- _Work instruction_
Of the lines in the data below, write out exactly those from the one holding "urinary bladder stained" through the one holding "cancer (basal cell", both included.

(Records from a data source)

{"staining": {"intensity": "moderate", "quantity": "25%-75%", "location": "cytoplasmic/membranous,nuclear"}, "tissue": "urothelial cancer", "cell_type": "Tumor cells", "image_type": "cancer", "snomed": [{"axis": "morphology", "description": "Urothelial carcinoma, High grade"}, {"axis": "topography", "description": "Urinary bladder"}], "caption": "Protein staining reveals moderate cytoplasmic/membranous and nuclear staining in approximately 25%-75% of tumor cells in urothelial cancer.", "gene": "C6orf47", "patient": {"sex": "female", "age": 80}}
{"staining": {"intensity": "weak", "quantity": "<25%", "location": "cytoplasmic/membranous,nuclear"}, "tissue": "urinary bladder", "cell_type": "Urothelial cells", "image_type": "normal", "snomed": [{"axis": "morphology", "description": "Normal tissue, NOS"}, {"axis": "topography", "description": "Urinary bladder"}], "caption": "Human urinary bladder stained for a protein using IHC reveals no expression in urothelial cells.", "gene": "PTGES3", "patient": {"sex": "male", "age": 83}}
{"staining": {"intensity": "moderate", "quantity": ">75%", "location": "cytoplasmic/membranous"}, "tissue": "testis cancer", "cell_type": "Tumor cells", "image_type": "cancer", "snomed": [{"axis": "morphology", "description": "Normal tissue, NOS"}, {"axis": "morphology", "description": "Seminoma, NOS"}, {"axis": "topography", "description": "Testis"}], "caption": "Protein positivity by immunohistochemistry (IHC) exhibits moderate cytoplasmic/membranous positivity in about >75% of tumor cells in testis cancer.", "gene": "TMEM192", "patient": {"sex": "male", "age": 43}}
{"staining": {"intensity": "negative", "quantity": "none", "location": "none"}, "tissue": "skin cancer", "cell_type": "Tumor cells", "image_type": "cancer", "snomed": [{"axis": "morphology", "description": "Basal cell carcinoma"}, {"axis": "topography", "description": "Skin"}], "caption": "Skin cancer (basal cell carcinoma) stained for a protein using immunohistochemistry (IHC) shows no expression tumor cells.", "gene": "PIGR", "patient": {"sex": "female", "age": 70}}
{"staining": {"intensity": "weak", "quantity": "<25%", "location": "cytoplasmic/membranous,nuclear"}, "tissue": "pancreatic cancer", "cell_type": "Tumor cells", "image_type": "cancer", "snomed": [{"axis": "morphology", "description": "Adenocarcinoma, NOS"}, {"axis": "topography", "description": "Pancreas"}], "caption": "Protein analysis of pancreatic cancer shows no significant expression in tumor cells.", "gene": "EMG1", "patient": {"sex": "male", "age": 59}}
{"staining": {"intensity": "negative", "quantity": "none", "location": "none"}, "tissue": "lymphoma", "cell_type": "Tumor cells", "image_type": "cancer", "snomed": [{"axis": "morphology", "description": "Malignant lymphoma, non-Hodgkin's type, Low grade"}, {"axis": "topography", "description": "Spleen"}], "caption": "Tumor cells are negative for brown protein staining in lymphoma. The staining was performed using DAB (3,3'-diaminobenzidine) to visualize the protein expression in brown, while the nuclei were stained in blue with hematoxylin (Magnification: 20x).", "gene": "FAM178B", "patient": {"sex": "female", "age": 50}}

- _Written answer_
{"staining": {"intensity": "weak", "quantity": "<25%", "location": "cytoplasmic/membranous,nuclear"}, "tissue": "urinary bladder", "cell_type": "Urothelial cells", "image_type": "normal", "snomed": [{"axis": "morphology", "description": "Normal tissue, NOS"}, {"axis": "topography", "description": "Urinary bladder"}], "caption": "Human urinary bladder stained for a protein using IHC reveals no expression in urothelial cells.", "gene": "PTGES3", "patient": {"sex": "male", "age": 83}}
{"staining": {"intensity": "moderate", "quantity": ">75%", "location": "cytoplasmic/membranous"}, "tissue": "testis cancer", "cell_type": "Tumor cells", "image_type": "cancer", "snomed": [{"axis": "morphology", "description": "Normal tissue, NOS"}, {"axis": "morphology", "description": "Seminoma, NOS"}, {"axis": "topography", "description": "Testis"}], "caption": "Protein positivity by immunohistochemistry (IHC) exhibits moderate cytoplasmic/membranous positivity in about >75% of tumor cells in testis cancer.", "gene": "TMEM192", "patient": {"sex": "male", "age": 43}}
{"staining": {"intensity": "negative", "quantity": "none", "location": "none"}, "tissue": "skin cancer", "cell_type": "Tumor cells", "image_type": "cancer", "snomed": [{"axis": "morphology", "description": "Basal cell carcinoma"}, {"axis": "topography", "description": "Skin"}], "caption": "Skin cancer (basal cell carcinoma) stained for a protein using immunohistochemistry (IHC) shows no expression tumor cells.", "gene": "PIGR", "patient": {"sex": "female", "age": 70}}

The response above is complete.